– Они тут не дольше трех недель, как поселились. А из старых жильцов никого не осталось. Джон Блэксток помер от легочной болезни о прошлом месяце, а старый Саймон Таппи из Гэйрденса перебрался в Мэйбоул год назад на день святого Мартина. В Гэйрденсе давно никого нет, но в Вест-лодж пришел этот смуглявый парень с лицом, точно мятая кожа. Тэм Робинсон когда-то жил в Соут-лодже, но Тэма убили в Месопотаме, и вдова отвезла детей к родне в Гарплхейд. Намедни, когда я с утра перекусывала, я видела, как новый парень из Соут-лоджа шел по улице – худой и хромый, но ходит так споро, как иные бегают. Я прямо понять не могу, откуда они все повылазили, и чего к нам пожаловали…

Уважение к хозяйке росло у Диксона с каждой минутой.
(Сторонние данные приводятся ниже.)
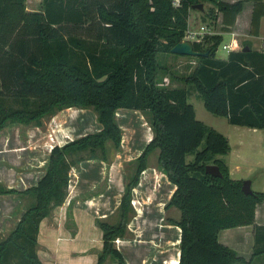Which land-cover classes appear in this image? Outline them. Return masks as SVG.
<instances>
[{"label": "trees", "instance_id": "1", "mask_svg": "<svg viewBox=\"0 0 264 264\" xmlns=\"http://www.w3.org/2000/svg\"><path fill=\"white\" fill-rule=\"evenodd\" d=\"M203 2L210 4L201 11L211 23L220 14L223 32L243 2H251L249 28L257 34L263 0H41L36 11H27L25 0H0V129L7 123L38 125L42 117L68 107H89L100 125L53 145L34 185L23 190L0 186V195L32 198L0 239V264H42L35 253L39 221L63 202L71 167L86 159L107 160L110 150H118L117 109L139 111L151 138L135 158L116 220H96L102 245L93 264L107 257L123 263L113 240L125 234L132 214L130 190L155 149L157 167L174 185L165 207L179 213L169 220L179 228L176 264L244 263L217 236L245 225L253 228L251 256L264 254V227L254 223V207L264 201V192H241V180L230 178L222 159L229 151L226 137L197 120L187 102L189 88L207 112L228 124L264 130V52L243 41L220 59L215 51L221 35L205 33L189 41L200 54L182 55L194 59L193 67L186 74L168 73L187 88L162 81L167 72L157 54L177 56L169 50L183 40L191 5ZM4 99L16 100L19 107L5 106ZM206 164L217 166L220 176L205 173Z\"/></svg>", "mask_w": 264, "mask_h": 264}, {"label": "crops", "instance_id": "2", "mask_svg": "<svg viewBox=\"0 0 264 264\" xmlns=\"http://www.w3.org/2000/svg\"><path fill=\"white\" fill-rule=\"evenodd\" d=\"M224 1L232 2L234 0ZM27 2L25 0L24 3L27 11L38 10L39 7H28ZM206 3L210 6L208 2ZM251 6V2H243L242 9L235 16L233 25L228 31L224 32L220 31L219 13L214 22L215 31H208V27L203 23L198 26V30L191 29L190 25L193 19L192 16L190 17L191 10H189L183 40L197 41L205 33L220 34L222 40L223 38L226 39L222 44L225 45L223 48L225 49L224 55L216 56L215 54L220 59H224L228 51L240 49V39L242 37L244 41L250 43L251 49L264 52V38L260 36V24L264 16L259 18L257 34L252 35L249 28ZM245 10L246 13L242 16V12ZM199 12L202 14V11ZM200 26L203 27L202 31H200ZM189 32L197 33V36L191 38L188 35ZM238 45H240L239 48ZM182 57L184 56L177 55V58ZM82 112L83 109L68 107L52 114L51 118L57 120L59 124H56L57 129L50 136V129L37 130L39 124L26 125L28 136L32 134L30 137L34 138L29 139L30 141L34 140L32 146L39 147V149L34 147L33 151L30 150L31 154L26 159L25 165L30 166L33 163L31 165L33 168L26 169L25 175H21L25 182H23L22 177H19V181L23 186L21 189L17 188V190L26 189L36 183L42 174V167L47 158L48 150L53 145H61L87 132H92L87 131L84 125L78 122ZM138 113L141 115L137 110L117 109L114 117L120 129L129 118L131 119L129 121L139 123L142 128L139 140L135 138L137 136L134 126L132 131L129 130L130 133L127 132L128 137L125 138V141L121 133L118 150H110L112 152L107 155V160L86 159L69 169L66 196L63 202L54 207L38 224L35 253L42 264H93L96 261L102 245L101 230L97 226L96 220L110 223L116 220V209L124 190V184L133 172L135 158L151 138V131L146 120L143 121L141 117H137ZM117 117L121 118L122 126L119 124ZM93 118L95 120L94 114ZM95 124L96 127L93 126V128L96 131L100 128V125L96 120ZM32 146L30 145V148ZM39 153H41V157ZM147 155L145 167L140 171L136 184L130 190L129 204L132 214L126 222L125 234L122 237L115 238L113 245L122 255V264H176L178 260L179 228L170 223L169 220H176L179 213L174 211L175 207L173 206L165 207L174 190V185L159 170L156 159L150 164L146 162ZM225 164L228 174L231 176L230 168L227 163ZM25 165H22L21 162L11 163L14 170L18 168L25 169ZM125 165H130V171H123ZM17 173L21 174L22 172L18 171ZM9 195L15 197V194L0 196ZM23 195L29 196L27 194ZM25 207L26 205L22 206L19 212L17 209L18 213L15 214L14 221L7 222L5 228L0 229V239L5 236L3 232L13 228ZM254 223L264 227V201L255 204ZM0 227H4L2 222H0ZM228 229H233V231L226 233L220 240L219 233L224 229L221 230L217 236L218 241L233 249L238 256L242 257L245 262L241 264H264V254L251 256L253 244V228L251 225ZM102 264L118 263L107 257Z\"/></svg>", "mask_w": 264, "mask_h": 264}, {"label": "rangeland", "instance_id": "3", "mask_svg": "<svg viewBox=\"0 0 264 264\" xmlns=\"http://www.w3.org/2000/svg\"><path fill=\"white\" fill-rule=\"evenodd\" d=\"M26 1H28V7H39L41 0ZM202 6V11L204 12L208 8V5L206 2H203ZM190 12V17L192 16L193 19V22H191L190 25L191 29L194 28L198 30V26L203 23V25H206V27H208V31H215V24L211 23L209 19L204 16L205 14H201L197 9H191ZM242 13L243 16L244 13H246V10ZM260 36L264 38V18L260 24ZM225 41L226 39L223 38V40H221V42L217 46L215 51L216 56L224 55L225 49L221 48V45ZM243 41L244 39L242 37V39H240V44ZM239 46L240 45H238V48ZM157 60L162 65H164L167 72L162 77L163 84H165L166 86L176 85L187 88L186 85L171 79L168 73H171L173 75L186 74L194 65L193 58H177V56L171 55L169 53H159L157 54ZM187 90V102L192 105L195 118L203 122L205 125L212 127L227 139L230 151L227 153V155L222 156V159L230 168V177L234 179L249 180L250 189L252 191L264 192V130L251 129L244 126L228 124L223 117L215 116L207 112L203 108L201 99L197 96L195 91L189 88H187ZM3 104L12 108L19 107V103L14 99H4ZM79 109L82 110L83 108ZM92 113L94 114V112L89 107L84 108L82 116L79 118L78 122L82 123L87 131L93 132L95 131L94 128L96 127V124ZM51 115L52 114L42 117L39 120V125L37 127V130L50 129L51 132L49 133V136L53 131H55V129H57L56 124H59L57 123V120L51 118ZM138 116L141 117L143 121L146 120L142 114L140 115L138 113L137 117ZM117 120L122 126L121 118L117 117ZM129 120L131 119L129 118L121 128L123 139L125 141V138L128 137L127 132L129 130L132 131L133 127L135 126V132L137 136L135 138H138L139 140V135L142 133V128L140 127L139 123H135L134 121L132 122ZM143 128L145 127L143 126ZM130 131L128 133H130ZM27 132V126L18 123H7L0 129V186H3L5 188L11 187L16 190L17 188L21 189L23 185L19 181V177H22L23 182H25V179L21 175H25L24 172L26 171V169L33 168V166H31L33 165V163L30 166L25 165L26 159L29 158V155L31 154L30 150L33 151L35 147L32 146L34 145V140H29L34 139L30 137V135L32 136V134H29L28 136ZM30 145L32 146V148H30ZM106 145L108 146L110 145V143L106 142ZM108 148H110V146H108ZM35 149H39V147H35ZM111 152L112 151H109L108 154ZM156 153L157 150L155 149L147 155L146 162L148 164H150L152 161H155ZM39 154L41 157V153ZM185 159H191V155H187ZM11 161L15 163L21 162L22 165H25L26 168H18L14 170L12 169L11 163L13 162ZM125 166L123 168V171H130V165ZM18 171L22 173L18 174ZM31 203L32 198L30 196H24L23 194H15V197H13L12 195L0 196V222H2V224L4 225V227H0V229L5 228L7 222L11 223L12 221H14V219L16 218L15 214H17L20 209H22V206H27ZM17 209L18 212L16 211ZM174 211L178 213V210L176 208H174ZM8 231L3 232V234L5 235ZM232 231L233 229H224L219 233V239L222 240L223 236H225L226 233Z\"/></svg>", "mask_w": 264, "mask_h": 264}, {"label": "water", "instance_id": "4", "mask_svg": "<svg viewBox=\"0 0 264 264\" xmlns=\"http://www.w3.org/2000/svg\"><path fill=\"white\" fill-rule=\"evenodd\" d=\"M191 8L197 9L199 11H201L203 9L201 3L193 4V5H191ZM241 50L246 51V50H248V47L243 46L241 48ZM169 52L172 54L184 55V56H195V55L200 54V53L194 52L192 50L191 45H190L188 40H181V41L175 43L170 48ZM203 55H205V53H203ZM204 171H205V173L213 175V176H220V173H219L217 166H215L213 164H206L204 166ZM240 190L243 194H252V190L250 189V181L249 180H242L241 184H240Z\"/></svg>", "mask_w": 264, "mask_h": 264}, {"label": "built area", "instance_id": "5", "mask_svg": "<svg viewBox=\"0 0 264 264\" xmlns=\"http://www.w3.org/2000/svg\"><path fill=\"white\" fill-rule=\"evenodd\" d=\"M174 2H176V1H174ZM202 30H203V27L200 26V31H202ZM188 35L192 38V37L197 36V33L189 32ZM224 47H225V45H222V48H224Z\"/></svg>", "mask_w": 264, "mask_h": 264}]
</instances>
Она сидела на своем стуле очень прямо, ела с осторожной аристократичностью, словно птичка, и после каждого глотка чая вытирала свои тонкие губы салфеткой.
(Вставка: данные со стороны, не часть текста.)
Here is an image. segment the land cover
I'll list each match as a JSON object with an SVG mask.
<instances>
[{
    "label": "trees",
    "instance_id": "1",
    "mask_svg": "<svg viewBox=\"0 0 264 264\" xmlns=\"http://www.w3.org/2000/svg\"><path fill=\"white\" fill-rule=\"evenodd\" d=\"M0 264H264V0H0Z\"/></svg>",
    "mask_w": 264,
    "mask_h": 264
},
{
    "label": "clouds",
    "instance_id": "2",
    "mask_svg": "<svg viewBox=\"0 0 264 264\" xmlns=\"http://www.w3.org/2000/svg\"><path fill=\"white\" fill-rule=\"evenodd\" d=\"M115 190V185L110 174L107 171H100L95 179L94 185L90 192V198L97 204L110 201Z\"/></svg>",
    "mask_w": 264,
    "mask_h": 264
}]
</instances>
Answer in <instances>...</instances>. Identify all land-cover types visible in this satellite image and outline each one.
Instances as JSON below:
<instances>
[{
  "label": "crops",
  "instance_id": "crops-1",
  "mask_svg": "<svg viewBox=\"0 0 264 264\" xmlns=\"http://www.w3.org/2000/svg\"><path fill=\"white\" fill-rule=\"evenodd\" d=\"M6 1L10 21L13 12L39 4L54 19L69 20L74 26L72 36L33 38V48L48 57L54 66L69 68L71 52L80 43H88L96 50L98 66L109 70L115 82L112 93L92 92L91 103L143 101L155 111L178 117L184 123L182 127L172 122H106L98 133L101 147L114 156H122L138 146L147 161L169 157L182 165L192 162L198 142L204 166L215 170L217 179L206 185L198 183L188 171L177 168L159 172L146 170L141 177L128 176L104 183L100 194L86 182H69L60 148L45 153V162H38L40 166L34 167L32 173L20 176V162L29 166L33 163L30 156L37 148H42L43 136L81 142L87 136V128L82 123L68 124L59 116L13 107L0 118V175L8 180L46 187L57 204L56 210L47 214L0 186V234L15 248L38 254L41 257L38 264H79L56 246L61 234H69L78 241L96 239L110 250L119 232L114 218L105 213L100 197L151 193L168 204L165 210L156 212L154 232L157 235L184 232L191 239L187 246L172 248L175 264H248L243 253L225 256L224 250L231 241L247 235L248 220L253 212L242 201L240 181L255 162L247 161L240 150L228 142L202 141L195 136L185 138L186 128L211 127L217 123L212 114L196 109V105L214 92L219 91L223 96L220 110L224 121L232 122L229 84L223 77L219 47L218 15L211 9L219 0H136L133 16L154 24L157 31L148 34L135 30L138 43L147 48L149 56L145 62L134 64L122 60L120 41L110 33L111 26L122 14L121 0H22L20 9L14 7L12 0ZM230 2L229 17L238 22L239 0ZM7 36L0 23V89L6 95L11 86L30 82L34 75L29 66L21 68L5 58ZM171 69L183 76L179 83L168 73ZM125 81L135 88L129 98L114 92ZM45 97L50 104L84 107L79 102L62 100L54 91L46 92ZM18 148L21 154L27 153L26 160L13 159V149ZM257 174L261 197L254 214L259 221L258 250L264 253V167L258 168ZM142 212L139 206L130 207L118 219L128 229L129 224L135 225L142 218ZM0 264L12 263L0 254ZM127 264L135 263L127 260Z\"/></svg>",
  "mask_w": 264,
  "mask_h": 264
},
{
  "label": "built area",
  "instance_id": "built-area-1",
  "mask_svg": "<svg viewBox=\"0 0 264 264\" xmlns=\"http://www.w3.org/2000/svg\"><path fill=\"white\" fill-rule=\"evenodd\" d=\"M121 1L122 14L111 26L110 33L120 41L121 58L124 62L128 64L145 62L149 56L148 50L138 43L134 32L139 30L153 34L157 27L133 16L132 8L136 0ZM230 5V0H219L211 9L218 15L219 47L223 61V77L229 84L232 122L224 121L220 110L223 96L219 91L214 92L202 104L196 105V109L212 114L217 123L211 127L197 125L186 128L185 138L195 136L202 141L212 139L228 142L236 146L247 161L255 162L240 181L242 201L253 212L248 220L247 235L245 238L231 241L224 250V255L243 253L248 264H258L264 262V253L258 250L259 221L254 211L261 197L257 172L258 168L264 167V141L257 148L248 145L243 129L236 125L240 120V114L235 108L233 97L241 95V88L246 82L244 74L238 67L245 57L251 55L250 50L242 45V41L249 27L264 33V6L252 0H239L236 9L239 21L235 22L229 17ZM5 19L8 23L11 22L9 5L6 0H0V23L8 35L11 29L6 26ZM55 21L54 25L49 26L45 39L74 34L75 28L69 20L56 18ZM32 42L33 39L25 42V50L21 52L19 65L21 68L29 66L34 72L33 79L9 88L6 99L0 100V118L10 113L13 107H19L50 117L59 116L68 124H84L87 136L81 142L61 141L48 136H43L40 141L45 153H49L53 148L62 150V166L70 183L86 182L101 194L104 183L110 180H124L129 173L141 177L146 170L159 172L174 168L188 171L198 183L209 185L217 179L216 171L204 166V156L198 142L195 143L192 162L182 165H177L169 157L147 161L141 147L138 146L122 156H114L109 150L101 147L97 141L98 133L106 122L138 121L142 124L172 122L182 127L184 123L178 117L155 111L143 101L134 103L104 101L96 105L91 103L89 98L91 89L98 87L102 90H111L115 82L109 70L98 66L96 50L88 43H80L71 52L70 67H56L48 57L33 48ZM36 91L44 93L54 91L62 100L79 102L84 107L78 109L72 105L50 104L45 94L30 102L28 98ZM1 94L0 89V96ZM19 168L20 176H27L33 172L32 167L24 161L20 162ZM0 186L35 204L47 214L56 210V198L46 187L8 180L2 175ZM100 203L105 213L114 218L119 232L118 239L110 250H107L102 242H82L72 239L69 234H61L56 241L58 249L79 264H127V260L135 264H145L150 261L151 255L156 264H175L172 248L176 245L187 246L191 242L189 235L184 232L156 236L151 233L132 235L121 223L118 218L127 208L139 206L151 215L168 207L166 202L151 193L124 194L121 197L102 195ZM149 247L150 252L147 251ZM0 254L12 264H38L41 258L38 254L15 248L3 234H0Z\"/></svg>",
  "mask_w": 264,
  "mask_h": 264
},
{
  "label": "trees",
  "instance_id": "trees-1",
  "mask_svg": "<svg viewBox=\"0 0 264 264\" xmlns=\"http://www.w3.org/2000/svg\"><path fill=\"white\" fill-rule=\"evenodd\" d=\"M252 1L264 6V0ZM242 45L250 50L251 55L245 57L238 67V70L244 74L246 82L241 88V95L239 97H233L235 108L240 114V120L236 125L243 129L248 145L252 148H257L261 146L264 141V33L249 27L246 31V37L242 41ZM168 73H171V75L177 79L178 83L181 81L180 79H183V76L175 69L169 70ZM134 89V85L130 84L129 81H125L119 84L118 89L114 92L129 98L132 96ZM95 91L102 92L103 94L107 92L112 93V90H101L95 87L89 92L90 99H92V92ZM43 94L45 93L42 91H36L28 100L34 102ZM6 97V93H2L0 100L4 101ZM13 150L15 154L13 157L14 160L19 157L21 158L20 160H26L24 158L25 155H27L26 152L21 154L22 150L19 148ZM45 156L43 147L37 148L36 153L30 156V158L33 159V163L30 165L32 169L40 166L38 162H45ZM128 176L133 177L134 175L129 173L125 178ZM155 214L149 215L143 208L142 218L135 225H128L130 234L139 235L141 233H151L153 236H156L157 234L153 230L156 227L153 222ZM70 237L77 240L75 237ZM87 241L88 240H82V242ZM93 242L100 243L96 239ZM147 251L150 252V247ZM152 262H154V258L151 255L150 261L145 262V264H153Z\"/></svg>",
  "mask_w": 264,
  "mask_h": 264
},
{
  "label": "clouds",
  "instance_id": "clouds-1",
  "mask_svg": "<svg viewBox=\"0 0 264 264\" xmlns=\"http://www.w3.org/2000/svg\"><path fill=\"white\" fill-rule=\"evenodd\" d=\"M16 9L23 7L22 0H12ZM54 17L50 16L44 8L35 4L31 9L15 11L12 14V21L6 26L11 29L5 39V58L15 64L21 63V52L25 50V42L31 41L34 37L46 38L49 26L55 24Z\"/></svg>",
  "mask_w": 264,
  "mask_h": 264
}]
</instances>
– А в большом доме кто живет? – спросил он. – Его название, кажется, Хантингтауэр?

– Когда я была девицей, его прозывали Далкхартер-хаус, а Хантингтауэр – это было прозвание для старых каменных развалин совсем уже на мысу. Отец последнего лэрда хотел сменять это прозвание, потому что оно напоминало ему о каких-то старых «шалостях», да ему не свезло. Спрашиваешь, кто там проживает? С той поры, как старый лэрд помер, так никто. Дом стоит нетопленый, пыльный и заколоченный, и это на самом веселом местечке во всем Кэррике!

Тон миссис Морран стал трагичным.

– Без старого дворянства наше графство уже не то, что было раньше. Мой отец, дед, и его отец – все они служили семье Кеннеди, а мой муженек, Дэвит Морран, был у них дворецким, да и я, до того как стать горничной, прислуживала у стола. Они были добрыми господами, эти Кеннеди, и не задирали нос перед теми, кто им служил. Нигде не веселились так, как в старом Далкхартер-хаусе – на Хеллоуин и Новогодье, на балах да на свадьбах молоденьких барышень. Но лэрд растратил свои денежки на камень да известь для него, и ничего не смог оставить наследникам. А теперь все они рассеяны по свету или померли…

По ее лицу скользнула улыбка, вызванная воспоминаниями.

– Свет еще не видывал такого милого барчука, как молодой мастер Квентин! Не было и недели, чтобы он не заявлялся ко мне со словами: «Феми Морран, я пришел до вашего чаю!» А уж как он любил мои лепешки с патокой! Не было в округе наездника лучше него, а уж как он был хорош на рыбалке! Но и по книжкам он тоже был умница, а еще про него говорили, что он славно поспевает в учебе и в том, что они прозывали «дипп-о-матией». Но это уж не мне судить.

– Квентин Кеннеди, парень в очках-«консервах»? – переспросил Херитидж. – Я встречал его в Риме, он работал в посольстве.

– Я не знаю, его ли ты встречал, – ответила хозяйка. – Он был храбрым солдатом на войне, хотя и недолго – получил во Франции пулю в грудь. Опосля мы слышали, что он далеко, где-то в России. После войны мы ждали его назад, чтобы снова увидеть, как он ловит рыбу или лихо скачет на лошади, словно Иисус в старые времена. Но что говорить! Этого не случилось. Следующая весточка о нем, что мы получили, была, что он помер и похоронен где-то во Франции. Пуля ослабила ему грудь, и он скончался. А с ним кончился и род Кеннеди из Хантингтауэра, который был знатным еще со времен Роберта Брюса. И теперь поместье взаперти, пока стряпчие не найдут кого-нибудь, кто захочет взять его в аренду – а кому в наши безденежные годы нужен старый ветхий замок?

– А что за стряпчие? – спросил Диксон.

– Господа Глендонан и Спейс из Эмбро. Но они никогда к нам не заглядывали, и за них всю работу делает мастер Лоудон из Ошенлохана. Он сыскал арендаторов на две лоджи, и думает, небось, что уже довольно потрудился.